Helen Pellicer, 86, said bowling is a great way to meet people --  even though she hasn't met any particular gentlemen. 

And don't think the athletes aren't competitive.

Bill Newell, 78, rolled a few 200-plus games in his day.  He and 86-year-old Jim Maloney are the lone men on the swingers, and they’re OK with that.  " Oh, that works out very well," he said with a laugh. "Very well."

By the way, Maloney's wife, Rita, is on the team, too. 

It’s a win-win: Good exercise and good company right in the heart of the Silicon Valley.

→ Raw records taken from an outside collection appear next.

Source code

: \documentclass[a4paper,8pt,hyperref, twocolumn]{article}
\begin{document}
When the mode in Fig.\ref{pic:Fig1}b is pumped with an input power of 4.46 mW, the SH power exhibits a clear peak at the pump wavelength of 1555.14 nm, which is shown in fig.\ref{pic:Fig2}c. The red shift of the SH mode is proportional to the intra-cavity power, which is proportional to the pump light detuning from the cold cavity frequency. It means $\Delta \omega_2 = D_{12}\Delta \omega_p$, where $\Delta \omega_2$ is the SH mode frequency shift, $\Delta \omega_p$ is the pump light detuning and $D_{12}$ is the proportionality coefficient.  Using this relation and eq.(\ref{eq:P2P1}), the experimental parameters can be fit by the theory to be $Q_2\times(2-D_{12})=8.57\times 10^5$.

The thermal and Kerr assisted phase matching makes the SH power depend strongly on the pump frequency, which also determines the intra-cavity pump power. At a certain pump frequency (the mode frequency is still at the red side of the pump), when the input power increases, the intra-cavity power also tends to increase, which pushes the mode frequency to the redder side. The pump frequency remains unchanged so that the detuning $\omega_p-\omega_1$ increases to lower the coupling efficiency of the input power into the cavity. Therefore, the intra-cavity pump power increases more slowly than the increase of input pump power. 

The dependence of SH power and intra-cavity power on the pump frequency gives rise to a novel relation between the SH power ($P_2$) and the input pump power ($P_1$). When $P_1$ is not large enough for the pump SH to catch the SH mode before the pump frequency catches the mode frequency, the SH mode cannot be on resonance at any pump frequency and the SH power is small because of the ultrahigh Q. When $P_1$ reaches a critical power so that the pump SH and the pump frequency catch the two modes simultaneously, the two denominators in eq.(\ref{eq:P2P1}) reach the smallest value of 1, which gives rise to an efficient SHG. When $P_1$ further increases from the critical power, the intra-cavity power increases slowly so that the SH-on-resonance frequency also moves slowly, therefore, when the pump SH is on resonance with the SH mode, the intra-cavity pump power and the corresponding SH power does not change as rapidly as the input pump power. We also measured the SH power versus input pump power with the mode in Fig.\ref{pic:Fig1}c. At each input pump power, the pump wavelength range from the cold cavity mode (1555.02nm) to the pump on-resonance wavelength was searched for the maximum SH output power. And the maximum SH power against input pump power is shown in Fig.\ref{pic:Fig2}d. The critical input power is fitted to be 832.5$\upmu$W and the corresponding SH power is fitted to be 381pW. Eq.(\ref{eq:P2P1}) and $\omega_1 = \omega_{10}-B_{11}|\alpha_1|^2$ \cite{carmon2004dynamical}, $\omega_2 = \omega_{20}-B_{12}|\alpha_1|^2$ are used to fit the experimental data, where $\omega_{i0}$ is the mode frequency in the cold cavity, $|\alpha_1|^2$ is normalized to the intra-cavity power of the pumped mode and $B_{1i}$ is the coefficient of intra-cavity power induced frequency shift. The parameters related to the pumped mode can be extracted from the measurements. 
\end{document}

And the seniors point out they don’t need high tech to stay healthy. 

Rita Maloney, 80, said it's all about “being happy, being active, having good friends and eating well!”  

The only sad part of this story, the seniors say, is the lack of bowling alleys.  In the heyday there were more than 15,000 alleys in the US and now, just a little over 3,000.  

The South Bay was hit particularly hard.  There were 17 bowling alleys in the 60s & 70s and now just three, which are flourishing, thanks in part, to the senior leagues.